Houston – Texas Senate Select Committee on Property Tax Reform Chairman Paul Bettencourt (R-Houston) reacted today to the passage of the Tax Cuts and Jobs Act of 2017 by the United States Congress. The legislation passed by a margin of 224-201 in the House of Representatives and a 51-48 margin in the United States Senate. Chairman Bettencourt has been getting calls about how big of a Texas home, in value, is still covered under this act.
“Clearly a home worth between $400,000 to $500,000 in value, depending upon optional homestead exemptions should allow for a property taxpayer to write off 100% of their property tax payment on their federal income tax return,” said Chairman Bettencourt. “As we do not have a state income tax, and depending on whether a taxpayer uses the new doubled standard exemption, or the itemized income tax exemption, middle class property tax payment deductions are covered under the tax bill.”
The bill keeps in place a $10,000 deduction for state and local taxes which means that a Texas homeowner, depending on their particular exemptions, will still be able to take full advantage of the federal property tax deduction on their taxes.

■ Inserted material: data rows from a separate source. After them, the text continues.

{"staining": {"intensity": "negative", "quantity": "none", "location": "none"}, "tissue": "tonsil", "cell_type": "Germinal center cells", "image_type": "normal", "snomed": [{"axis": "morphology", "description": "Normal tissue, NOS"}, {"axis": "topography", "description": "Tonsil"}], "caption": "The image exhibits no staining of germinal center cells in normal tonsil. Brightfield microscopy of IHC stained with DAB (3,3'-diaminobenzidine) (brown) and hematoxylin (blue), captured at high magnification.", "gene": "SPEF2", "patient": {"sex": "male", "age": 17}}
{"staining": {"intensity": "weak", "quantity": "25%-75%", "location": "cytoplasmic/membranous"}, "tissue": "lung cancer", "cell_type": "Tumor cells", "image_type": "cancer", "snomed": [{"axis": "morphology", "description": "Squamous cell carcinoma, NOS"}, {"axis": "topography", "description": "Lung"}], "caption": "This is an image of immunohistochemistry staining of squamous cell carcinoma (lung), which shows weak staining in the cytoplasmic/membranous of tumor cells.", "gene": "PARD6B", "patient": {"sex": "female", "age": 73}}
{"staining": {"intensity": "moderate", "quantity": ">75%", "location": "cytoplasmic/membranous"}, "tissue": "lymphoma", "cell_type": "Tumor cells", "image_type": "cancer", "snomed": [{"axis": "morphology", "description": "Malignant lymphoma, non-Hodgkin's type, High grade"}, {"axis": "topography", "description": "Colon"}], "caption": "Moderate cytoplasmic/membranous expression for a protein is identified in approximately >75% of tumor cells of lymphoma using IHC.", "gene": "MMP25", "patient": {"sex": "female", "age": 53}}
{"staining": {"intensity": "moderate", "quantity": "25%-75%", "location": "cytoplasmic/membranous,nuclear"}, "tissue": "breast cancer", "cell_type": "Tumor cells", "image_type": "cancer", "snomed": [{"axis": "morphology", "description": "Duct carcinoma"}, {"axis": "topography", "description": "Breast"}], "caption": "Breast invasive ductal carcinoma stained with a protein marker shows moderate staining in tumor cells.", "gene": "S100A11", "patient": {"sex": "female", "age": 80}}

The average property tax rate in Texas is approximately $2.48 per $100 of value, and
the State of Texas gives all homesteads a $25,000 ISD deduction, with several taxing entities offering up to a 20% option homestead exemption as well. Depending on the homeowner’s exemption status, taxpayers will continue to be able to fully deduct their property tax payments from their federal tax returns up to home values between $400,000 to $500,000 on average, by Senator Bettencourt’s calculation. “In major metropolitan areas the value of an average home in Texas is approximately $248,000, so this estimated limit is nearly twice the value of an average home in Texas,” he added. Note that the legislation also lowered the mortgage interest deduction on new loans up to $750,000 in value, however the million dollar exemption on older homes remains intact.
The “Cruz Amendment”, authored by Senator Ted Cruz (R-Texas) expands tax-exempt 529 accounts that could previously only be used to help pay for college expenses. The new legislation allows these accounts to be used, for up to $10,000 a year per child, for tuition for students in private and parochial schools for grades K-12. In a 529 plan contributions are made using after-tax dollars, however the growth of this money is tax free.
“I have always said that I want all taxpayers to legally pay their lowest possible tax or government fees,” said Senator Bettencourt. “As Chairman of the Senate Select Committee on Property Tax Reform, we will be studying the Texas tax code in order to maximize deductions and exemptions for all Texans, however it is clear that this federal tax reform legislation covers middle class taxpayers in Texas.”
Senator Bettencourt expects that after a thorough review and analysis of the federal tax reform legislation that additional legislative issues could be discussed in Senate committee hearings.